Names are important, aren’t they? And I liked the sound of that website Bir İstanbul Hayali – ‘An Istanbul Dream’. Maybe that’s why the name of that farm caught my eye – Bilezikçi Çiftliği. There has been much ado in recent months about one of the Turkish Government’s mega-projects, a third bridge across the Bosporus Strait, whose construction requires building approach roads through one of the city’s last extensive sylvan areas, the Belgrade Forest. Well, apparently the so-called Bilezikçi Farm is an extensive estate adjoining that forest, named after the Armenian Bilezikçiyan family who owned it back in Ottoman times.
The first hit in my next Google search turned up a news item from Milliyet newspaper in April 2006 reporting that one of Turkey’s largest companies, Alarko Holding, owned by a Jewish gentleman, İshak Alaton, was upset with the government. Apparently Alarko Holding was/is the current owner of the 400 hectare ‘Bilezikçi’ estate which borders on the Belgrade Forest – and in the interests of free market capitalism, was planning, for the benefit of wealthy foreign residents of Istanbul, a major development incorporating 4,000 luxury villas and sports facilities including basketball and volleyball courts, and a golf course.

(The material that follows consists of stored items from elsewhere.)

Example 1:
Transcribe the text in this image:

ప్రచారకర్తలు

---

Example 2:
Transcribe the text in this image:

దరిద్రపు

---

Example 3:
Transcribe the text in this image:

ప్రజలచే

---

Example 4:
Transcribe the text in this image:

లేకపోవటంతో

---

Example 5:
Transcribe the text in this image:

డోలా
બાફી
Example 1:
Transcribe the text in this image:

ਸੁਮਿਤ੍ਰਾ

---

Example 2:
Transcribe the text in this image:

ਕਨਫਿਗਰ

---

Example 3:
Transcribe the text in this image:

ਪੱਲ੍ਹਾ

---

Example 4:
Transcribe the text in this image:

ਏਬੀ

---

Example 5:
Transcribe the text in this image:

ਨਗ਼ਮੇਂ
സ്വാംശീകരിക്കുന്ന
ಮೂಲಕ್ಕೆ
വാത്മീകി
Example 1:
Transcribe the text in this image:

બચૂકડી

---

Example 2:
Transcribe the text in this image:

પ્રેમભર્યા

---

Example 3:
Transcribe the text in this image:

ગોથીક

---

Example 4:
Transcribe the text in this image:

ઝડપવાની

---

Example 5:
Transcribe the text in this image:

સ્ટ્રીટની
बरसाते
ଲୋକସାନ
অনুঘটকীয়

According to the report, the government decided to step in and expropriate the estate, with the aim of turning it over for public recreation and forestry research, offering to pay Alarko €6.1 million as compensation. It seems Mr Alaton and his team believed they would get a good deal more from the wealthy foreigners, and were taking their case to the European Court of Human Rights – an interesting interpretation of ‘human rights’, you might think. As far as I can gather, the case has not yet been resolved – although construction on the 3rd Bosporus Bridge is well under way and the government continues to field a good deal of criticism over it.

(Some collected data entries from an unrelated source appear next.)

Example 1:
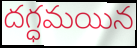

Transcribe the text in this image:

దగ్ధమయిన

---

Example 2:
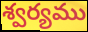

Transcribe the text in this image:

శ్వర్యము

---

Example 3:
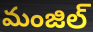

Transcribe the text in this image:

మంజిల్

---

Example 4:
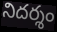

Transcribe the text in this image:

నిదర్శం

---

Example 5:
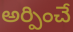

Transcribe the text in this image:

అర్పించే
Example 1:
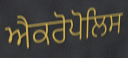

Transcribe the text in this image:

ਐਕਰੋਪੋਲਿਸ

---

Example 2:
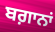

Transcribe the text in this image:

ਬਗ਼ਾਨਾਂ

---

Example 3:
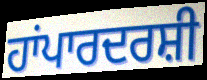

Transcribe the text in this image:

ਹਾਂਪਾਰਦਰਸ਼ੀ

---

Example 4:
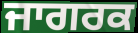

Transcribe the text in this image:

ਜਾਗਰਕ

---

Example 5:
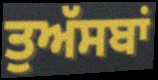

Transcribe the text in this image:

ਤੁਅੱਸਬਾਂ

As for the Bilezikçiyan family, like many of their congregation, they were extremely successful and influential people back in the days of the Ottoman Empire. Another source tells me that, in the 1850s, a certain Agop Bilezikçiyan and several other Armenian businessmen were involved in the establishment of Turkey’s first limited liability company, Şirket-i Hayriye, forerunner of the company that today runs Istanbul’s ferries. In 1910 their large rural estate was sold to a buyer referred to simply as Abraham Pasha, and shortly after, in 1913, passed into the hands of a certain Nimetullah Hanım, wife of that Enver Pasha we spoke of earlier.
What happened to ‘The Bull’ during those lost years? Did it ever, in fact, graze in the pastures of the Bilezikçiyan Farm? And what became of the Bilezikçiyans themselves? I have no idea how common it is or was among people of Armenian descent. I did come across a passing reference to the name in a fascinating paper discussing the activities of Armenian separatist gangs in Anatolia during the First World War. And undoubtedly Enver Pasha was no big supporter of Armenians. On a more peaceful and artistic note, I turned up a contemporary ‘Armenian Los Angeles-based musician and composer’, John Bilzikjian whose music I intend to hunt out.
In future, when I pass that muscular masculine bronze brute posing for photographs at the Altıyol traffic lights, I will perhaps muse a little on the transitory nature of human affairs, the complexities of history and the need we all have for a thread to lead us safely out of the labyrinth.